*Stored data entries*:

^^^^^^^^^^^^^^^^

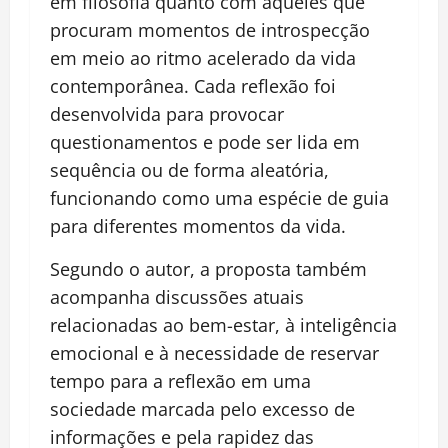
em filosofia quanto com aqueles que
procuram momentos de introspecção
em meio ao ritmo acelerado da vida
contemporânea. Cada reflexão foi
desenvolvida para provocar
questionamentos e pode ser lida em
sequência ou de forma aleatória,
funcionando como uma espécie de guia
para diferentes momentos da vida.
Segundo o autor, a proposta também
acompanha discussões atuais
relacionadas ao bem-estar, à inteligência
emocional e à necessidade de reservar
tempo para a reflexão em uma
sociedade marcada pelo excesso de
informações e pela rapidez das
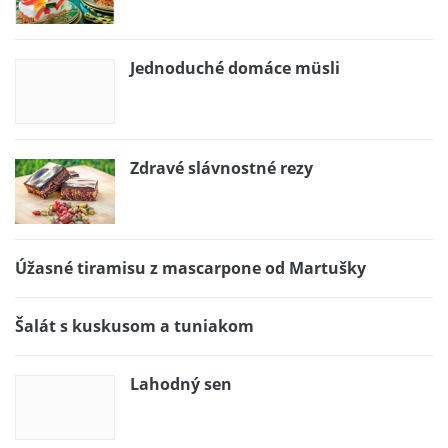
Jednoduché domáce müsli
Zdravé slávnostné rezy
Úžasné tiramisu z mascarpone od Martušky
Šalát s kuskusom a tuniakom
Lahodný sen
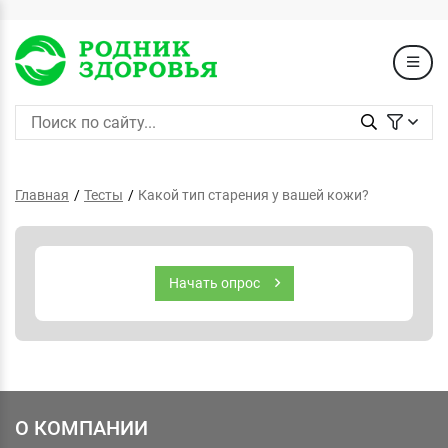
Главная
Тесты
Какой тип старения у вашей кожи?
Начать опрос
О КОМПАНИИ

^^^^^^^^^^^^^^^^

*Task item*: Please reproduce the data starting at its beginning and going on through the line with "acompanha discussões atuais", leaving out the pictures.

*Response box*:
em filosofia quanto com aqueles que
procuram momentos de introspecção
em meio ao ritmo acelerado da vida
contemporânea. Cada reflexão foi
desenvolvida para provocar
questionamentos e pode ser lida em
sequência ou de forma aleatória,
funcionando como uma espécie de guia
para diferentes momentos da vida.
Segundo o autor, a proposta também
acompanha discussões atuais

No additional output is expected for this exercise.